J’ai bâti dans ma fantaisie
Un théâtre aux décors divers:
– Magiques palais, grand bois verts –
Pour y jouer ma poésie.

Un peu trop au hasard choisie,
La jeune première à l’envers
Récite quelquefois mes vers.
Faute de mieux je m’extasie.

Et je déclâme avec tant d’art
Qu’on me croirait pris à son fard,
Au fard que je lui mets moi-même.

Non. Sous le faux air virginal
Je vois l’être inepte et vénal,
Mais c’est le rôle seul que j’aime.

Q15 – T15 – octo

Je crois que Mantegna vous a faite en peinture — 1873 (15)

Charles Cros Le coffret de santal

Sonnet
A Mademoiselle Nelsy de S.

Je crois que Mantegna vous a faite en peinture
Droite dans le gazon rare et les arbres fins,
Au bord d’une mer bleue, où, civils, des dauphins
Escortent des vaisseaux à la basse mâture.

Vous menez, garrotés d’une rouge ceinture,
Des amours; sans souci de leurs pleurs vrais ou feints
Vous rêvez des projets dont nul ne sait les fins,
Laissant vos cheveux d’or flotter à l’aventure.

Où, prêtresse venue avec les chefs normands,
C’était vous qui rendiez dociles et dormants,
Par vos chansons, les flots insoumis de la Seine.

Echappée à d’anciens tableaux, d’anciens romans,
Ainsi, votre beauté m’étonne, sur la scène
Du monde de nos jours, pauvre en enchantements.

Q15 – T7

Absurde et ridicule à force d’être rose, — 1873 (14)

Charles Cros Le coffret de santal

Révolte

Absurde et ridicule à force d’être rose,
A force d’être blanche, à force de cheveux
Blonds, ondés, crêpelés, à force d’avoir bleus
Les yeux, saphirs trop vains de leur métempsycose.

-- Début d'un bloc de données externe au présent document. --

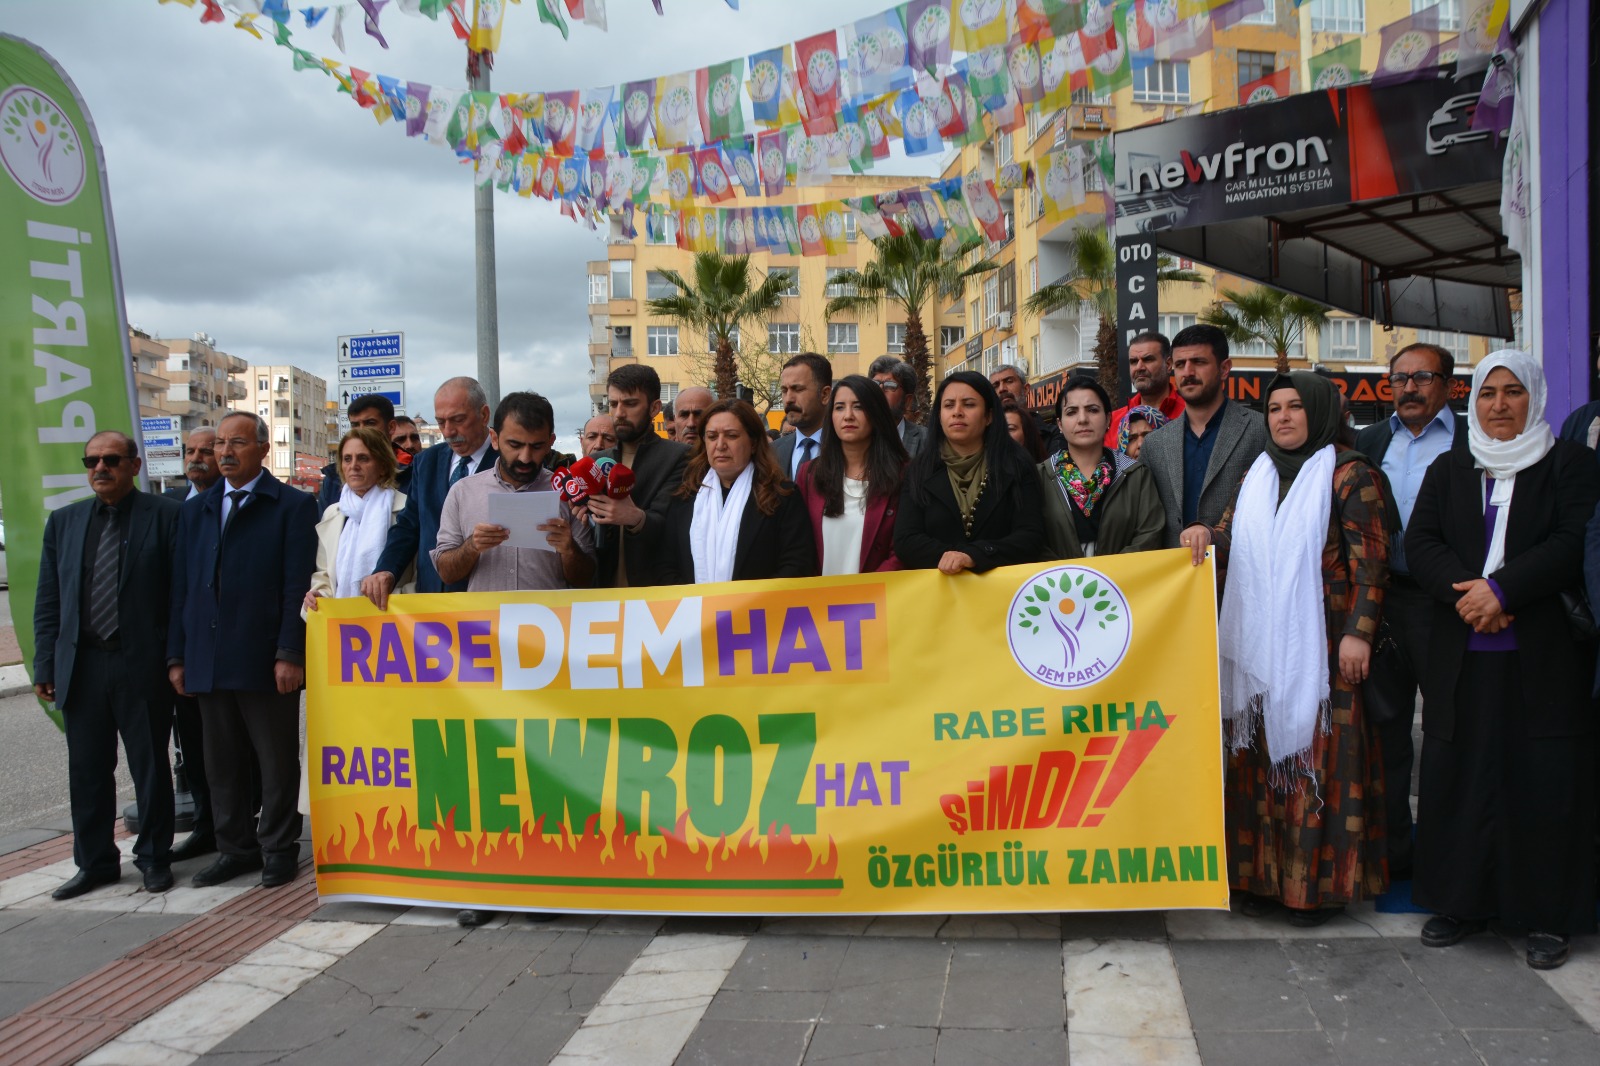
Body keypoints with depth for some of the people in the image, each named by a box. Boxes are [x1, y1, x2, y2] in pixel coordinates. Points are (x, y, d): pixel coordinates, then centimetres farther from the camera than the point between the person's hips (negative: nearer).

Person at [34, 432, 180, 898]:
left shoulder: (166, 515, -3)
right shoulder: (64, 522, 11)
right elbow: (48, 602, 11)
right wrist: (45, 667, 4)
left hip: (143, 666, -4)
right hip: (80, 666, 4)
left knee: (150, 767, 7)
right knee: (87, 771, 12)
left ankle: (153, 857, 22)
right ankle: (95, 863, 26)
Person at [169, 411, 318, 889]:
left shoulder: (293, 506, -2)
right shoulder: (196, 510, 16)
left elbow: (298, 585, -8)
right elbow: (182, 586, 14)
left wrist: (289, 654, -14)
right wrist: (177, 655, 9)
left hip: (265, 661, -5)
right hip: (208, 661, 5)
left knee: (277, 762, 5)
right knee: (222, 763, 13)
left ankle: (278, 849, 18)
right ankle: (236, 848, 25)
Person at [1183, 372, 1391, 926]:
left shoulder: (1349, 474, -2)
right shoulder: (1256, 477, 15)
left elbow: (1371, 561, -7)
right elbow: (1230, 540, 12)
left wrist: (1359, 632, -14)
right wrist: (1205, 534, -11)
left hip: (1320, 645, -5)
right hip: (1260, 645, 5)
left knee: (1318, 756, -2)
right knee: (1262, 755, 7)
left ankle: (1319, 881, 9)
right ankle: (1264, 875, 16)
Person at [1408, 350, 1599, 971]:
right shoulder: (1448, 470, 14)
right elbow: (1419, 543, 3)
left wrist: (1501, 590, -18)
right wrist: (1464, 593, -14)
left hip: (1545, 658, -3)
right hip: (1462, 656, 3)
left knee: (1544, 780, 0)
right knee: (1461, 776, 6)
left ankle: (1549, 916, 11)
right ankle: (1462, 902, 17)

Absurde, puisqu’on n’en peut pas parler en prose,
Ridicule, puisqu’on n’en a jamais vu deux,
Sauf, peut-être, dans des keepsakes nuageux …
Dépasser le réel ainsi, c’est de la pose.

C’en est même obsédant, puisque le vert des bois
Prend un ton d’émeraude impossible en peinture
S’il sert de fond à ces cheveux contre nature.

Et ces blancheurs de peau sont cause quelquefois
Qu’on perdrait tout respect des blancheurs que le rite
Classique admet: les lys, la neige. Ça m’irrite!